`error_threshold_timeout_enabled` can open too aggressively
This option was introduced in https://github.com/Shopify/semian/pull/418, which is meant to open on consecutive errors, regardless of time window. However, its implementation does not really take "consecutiveness" into account, causing it to open incorrectly.
For example, with an error_threshold of 2, and error_threshold_timeout_enabled set to false, the following might cause the circuit to open:
error -> success -> success -> success -> success -> ....10000 more successes -> error
This is not the desired behaviour
Is it correct to assume the success criteria here, for the example above, error_threshold_timeout_enabled = false and error_threshold = 2 should only open if there are 2 consecutive (nothing between) errors, regardless of the window between the 2 events?

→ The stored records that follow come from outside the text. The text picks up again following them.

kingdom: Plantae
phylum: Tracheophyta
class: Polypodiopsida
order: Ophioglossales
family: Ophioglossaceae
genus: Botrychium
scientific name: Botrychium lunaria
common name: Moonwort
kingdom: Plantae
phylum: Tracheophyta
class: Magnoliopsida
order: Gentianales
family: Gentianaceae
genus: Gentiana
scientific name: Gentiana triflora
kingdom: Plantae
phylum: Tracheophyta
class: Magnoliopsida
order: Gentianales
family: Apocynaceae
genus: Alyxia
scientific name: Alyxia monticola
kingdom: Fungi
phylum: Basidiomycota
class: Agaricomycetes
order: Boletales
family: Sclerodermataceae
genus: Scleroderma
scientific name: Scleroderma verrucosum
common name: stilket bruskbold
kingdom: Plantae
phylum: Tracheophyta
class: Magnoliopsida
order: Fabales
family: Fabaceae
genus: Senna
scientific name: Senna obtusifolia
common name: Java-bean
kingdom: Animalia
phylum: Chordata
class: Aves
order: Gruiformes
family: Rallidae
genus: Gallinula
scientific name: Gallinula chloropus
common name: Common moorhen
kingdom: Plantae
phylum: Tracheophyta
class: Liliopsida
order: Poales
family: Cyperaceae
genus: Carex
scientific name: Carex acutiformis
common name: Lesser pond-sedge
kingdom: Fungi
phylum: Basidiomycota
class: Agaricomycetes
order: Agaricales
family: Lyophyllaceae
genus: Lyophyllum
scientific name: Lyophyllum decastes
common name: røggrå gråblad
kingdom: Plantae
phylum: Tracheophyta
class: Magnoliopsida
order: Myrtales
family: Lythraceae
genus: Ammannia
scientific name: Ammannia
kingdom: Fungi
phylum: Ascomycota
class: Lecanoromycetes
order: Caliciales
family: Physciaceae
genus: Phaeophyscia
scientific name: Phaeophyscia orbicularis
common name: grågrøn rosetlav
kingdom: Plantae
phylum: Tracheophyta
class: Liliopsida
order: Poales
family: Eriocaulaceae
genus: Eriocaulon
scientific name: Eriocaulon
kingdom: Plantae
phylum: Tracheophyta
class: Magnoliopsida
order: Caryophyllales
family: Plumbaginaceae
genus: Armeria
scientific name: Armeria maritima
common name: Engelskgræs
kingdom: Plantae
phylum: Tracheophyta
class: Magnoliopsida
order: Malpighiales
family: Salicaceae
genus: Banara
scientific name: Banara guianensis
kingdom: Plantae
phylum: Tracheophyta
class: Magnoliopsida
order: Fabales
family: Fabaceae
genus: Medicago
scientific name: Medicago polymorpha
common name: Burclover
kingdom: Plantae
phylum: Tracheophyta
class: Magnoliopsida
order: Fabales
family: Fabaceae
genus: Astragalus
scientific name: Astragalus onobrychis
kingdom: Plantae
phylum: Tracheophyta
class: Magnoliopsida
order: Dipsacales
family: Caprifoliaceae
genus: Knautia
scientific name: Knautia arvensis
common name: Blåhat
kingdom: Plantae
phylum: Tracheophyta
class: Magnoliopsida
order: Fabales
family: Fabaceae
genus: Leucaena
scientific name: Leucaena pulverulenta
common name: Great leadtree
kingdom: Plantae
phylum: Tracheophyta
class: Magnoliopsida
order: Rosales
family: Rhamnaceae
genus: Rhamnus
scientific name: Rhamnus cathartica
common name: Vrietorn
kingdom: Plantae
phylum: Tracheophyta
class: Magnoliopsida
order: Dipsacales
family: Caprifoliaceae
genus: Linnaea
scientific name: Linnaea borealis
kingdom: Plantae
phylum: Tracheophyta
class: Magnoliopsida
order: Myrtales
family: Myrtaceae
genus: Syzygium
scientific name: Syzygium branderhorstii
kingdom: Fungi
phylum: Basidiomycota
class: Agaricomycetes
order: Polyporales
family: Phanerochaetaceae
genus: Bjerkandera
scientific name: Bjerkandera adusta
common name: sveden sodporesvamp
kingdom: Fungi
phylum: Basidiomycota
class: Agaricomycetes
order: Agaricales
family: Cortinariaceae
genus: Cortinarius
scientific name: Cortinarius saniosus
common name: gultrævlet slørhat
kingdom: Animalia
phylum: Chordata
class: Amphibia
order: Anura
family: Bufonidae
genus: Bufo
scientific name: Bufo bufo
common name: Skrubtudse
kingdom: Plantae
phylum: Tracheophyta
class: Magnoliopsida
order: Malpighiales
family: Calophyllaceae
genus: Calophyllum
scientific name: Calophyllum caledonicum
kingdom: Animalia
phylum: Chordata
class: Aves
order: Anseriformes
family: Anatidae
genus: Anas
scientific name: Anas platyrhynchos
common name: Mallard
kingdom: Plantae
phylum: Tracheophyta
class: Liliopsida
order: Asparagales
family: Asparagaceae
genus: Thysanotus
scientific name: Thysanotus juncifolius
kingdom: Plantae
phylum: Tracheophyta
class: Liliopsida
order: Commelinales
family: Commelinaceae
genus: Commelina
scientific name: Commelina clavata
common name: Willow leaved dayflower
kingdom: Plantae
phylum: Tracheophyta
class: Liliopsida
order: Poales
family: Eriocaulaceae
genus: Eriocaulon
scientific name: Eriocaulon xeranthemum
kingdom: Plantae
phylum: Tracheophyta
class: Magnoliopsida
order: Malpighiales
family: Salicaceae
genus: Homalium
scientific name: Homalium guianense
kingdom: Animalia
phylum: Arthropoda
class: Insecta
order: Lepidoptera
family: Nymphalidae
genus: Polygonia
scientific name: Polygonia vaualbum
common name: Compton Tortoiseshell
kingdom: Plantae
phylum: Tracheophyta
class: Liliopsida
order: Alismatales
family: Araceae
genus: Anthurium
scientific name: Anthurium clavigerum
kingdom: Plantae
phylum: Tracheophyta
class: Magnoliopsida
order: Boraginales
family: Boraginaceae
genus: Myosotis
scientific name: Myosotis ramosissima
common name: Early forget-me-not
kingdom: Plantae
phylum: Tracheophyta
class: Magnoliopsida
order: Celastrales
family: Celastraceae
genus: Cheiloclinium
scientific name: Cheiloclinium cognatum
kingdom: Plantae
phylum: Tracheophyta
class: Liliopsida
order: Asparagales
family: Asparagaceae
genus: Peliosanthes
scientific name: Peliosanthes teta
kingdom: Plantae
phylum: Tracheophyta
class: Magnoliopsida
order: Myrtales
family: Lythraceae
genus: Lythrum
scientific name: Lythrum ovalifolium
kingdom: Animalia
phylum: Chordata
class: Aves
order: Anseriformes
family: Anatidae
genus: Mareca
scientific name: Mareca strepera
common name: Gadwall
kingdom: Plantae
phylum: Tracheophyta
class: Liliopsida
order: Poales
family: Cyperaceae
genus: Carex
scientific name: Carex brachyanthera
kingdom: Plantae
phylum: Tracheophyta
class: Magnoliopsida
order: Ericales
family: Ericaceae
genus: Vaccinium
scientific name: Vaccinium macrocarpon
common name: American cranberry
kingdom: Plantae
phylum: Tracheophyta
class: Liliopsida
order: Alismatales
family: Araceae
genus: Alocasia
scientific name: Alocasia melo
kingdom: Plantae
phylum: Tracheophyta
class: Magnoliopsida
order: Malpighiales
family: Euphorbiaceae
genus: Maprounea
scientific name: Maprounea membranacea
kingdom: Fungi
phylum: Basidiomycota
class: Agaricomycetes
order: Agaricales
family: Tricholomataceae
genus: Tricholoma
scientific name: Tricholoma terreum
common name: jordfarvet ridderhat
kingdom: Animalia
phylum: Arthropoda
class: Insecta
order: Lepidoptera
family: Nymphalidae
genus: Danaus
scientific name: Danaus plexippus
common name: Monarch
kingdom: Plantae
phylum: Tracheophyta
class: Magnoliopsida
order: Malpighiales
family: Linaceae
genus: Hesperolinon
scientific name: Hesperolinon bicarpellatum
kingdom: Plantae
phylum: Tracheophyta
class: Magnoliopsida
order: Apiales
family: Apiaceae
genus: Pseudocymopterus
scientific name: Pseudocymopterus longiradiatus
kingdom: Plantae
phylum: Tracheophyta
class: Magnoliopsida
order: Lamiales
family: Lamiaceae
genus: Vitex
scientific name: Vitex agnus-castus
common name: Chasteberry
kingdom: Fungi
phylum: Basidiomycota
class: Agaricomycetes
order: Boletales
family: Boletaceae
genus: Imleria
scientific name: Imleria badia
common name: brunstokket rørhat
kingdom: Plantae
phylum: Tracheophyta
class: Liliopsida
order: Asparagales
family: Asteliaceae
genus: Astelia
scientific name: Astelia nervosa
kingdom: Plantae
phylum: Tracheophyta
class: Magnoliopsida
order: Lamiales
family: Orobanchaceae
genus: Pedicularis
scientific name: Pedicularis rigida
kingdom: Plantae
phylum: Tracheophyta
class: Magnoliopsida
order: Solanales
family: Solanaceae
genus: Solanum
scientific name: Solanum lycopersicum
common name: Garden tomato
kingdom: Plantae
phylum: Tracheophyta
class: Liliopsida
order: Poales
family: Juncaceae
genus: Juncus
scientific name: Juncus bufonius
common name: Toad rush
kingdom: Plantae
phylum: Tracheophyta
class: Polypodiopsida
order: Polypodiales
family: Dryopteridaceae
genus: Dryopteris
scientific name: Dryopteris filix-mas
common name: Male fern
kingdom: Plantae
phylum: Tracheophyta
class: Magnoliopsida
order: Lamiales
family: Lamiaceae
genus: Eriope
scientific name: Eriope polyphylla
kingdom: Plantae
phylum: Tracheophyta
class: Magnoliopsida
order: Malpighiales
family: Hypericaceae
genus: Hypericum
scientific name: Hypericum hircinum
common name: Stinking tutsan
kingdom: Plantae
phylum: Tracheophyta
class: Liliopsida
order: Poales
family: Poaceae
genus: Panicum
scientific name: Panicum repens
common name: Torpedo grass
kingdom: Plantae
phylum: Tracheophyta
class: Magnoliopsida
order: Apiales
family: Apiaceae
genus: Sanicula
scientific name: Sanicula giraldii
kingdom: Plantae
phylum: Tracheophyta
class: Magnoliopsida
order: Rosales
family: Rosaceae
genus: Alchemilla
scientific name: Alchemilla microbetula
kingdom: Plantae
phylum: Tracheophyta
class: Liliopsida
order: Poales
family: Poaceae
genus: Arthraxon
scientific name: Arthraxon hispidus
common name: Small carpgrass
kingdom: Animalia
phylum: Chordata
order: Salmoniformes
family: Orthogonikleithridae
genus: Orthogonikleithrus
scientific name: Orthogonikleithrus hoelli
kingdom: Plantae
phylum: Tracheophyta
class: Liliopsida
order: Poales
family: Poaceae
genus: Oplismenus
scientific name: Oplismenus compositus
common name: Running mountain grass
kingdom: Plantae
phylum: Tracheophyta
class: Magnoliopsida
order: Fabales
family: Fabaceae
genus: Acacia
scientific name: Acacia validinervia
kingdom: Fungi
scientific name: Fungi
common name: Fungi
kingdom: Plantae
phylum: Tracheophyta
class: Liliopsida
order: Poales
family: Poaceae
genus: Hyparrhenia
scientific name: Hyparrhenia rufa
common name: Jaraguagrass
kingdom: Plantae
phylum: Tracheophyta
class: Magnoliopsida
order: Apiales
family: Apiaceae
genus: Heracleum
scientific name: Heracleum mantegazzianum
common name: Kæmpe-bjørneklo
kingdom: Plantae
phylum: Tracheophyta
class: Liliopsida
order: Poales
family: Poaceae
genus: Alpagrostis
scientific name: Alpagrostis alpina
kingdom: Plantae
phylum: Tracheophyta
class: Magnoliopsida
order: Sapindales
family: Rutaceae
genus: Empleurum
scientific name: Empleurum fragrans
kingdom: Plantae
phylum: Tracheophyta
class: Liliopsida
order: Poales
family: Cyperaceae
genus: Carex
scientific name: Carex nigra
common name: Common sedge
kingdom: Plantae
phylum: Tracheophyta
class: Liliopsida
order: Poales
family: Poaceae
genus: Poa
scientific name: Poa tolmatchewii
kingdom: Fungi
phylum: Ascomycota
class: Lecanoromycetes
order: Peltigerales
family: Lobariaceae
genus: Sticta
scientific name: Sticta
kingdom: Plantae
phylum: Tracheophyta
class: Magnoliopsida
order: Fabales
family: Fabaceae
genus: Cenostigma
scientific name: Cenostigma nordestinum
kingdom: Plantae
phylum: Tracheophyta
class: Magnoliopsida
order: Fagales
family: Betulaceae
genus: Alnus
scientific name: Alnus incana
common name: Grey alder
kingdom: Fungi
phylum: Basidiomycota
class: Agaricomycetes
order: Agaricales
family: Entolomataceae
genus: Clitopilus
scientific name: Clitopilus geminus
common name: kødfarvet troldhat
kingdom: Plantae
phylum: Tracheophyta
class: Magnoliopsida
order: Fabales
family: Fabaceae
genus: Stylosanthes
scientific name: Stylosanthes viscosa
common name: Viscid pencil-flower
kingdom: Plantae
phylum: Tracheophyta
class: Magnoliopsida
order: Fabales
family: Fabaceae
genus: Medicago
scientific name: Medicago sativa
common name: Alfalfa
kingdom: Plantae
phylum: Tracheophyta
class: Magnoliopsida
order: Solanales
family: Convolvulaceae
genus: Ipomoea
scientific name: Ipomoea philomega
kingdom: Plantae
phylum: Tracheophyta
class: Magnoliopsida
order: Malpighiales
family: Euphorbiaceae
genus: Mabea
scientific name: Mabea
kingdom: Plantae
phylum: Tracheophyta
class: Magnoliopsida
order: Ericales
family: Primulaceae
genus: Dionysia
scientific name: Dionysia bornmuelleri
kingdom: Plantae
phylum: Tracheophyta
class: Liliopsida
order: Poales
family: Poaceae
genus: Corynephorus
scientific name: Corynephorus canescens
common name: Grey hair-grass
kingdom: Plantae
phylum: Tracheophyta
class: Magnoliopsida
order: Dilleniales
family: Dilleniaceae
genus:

Is it correct to assume the success criteria here, for the example above,
error_threshold_timeout_enabled = falseanderror_threshold = 2should only open if there are 2 consecutive (nothing between) errors, regardless of the window between the 2 events?
Yes, I believe this is the documented behaviour, however at first glance this "consecutiveness" property does not seem to be implemented in the current Semian.
Seems like our current test case verifies that this documented behaviour is not implemented in the current Semian:
https://github.com/Shopify/semian/pull/652/commits/814dac799a802dc8acc0245c0ce5961f5ad47839
For context: line 735 in the commit @abishanan-shopify shared fails.
This means that you could have a single error, then 100s of successes (for any period of time), and then a single error, and your circuit will end up opening up
We are a bit hesitant about fixing this, because we don't know who's using it out there and in what form. However, we might introduce a different option, and flag this one in the documentation as a problematic one.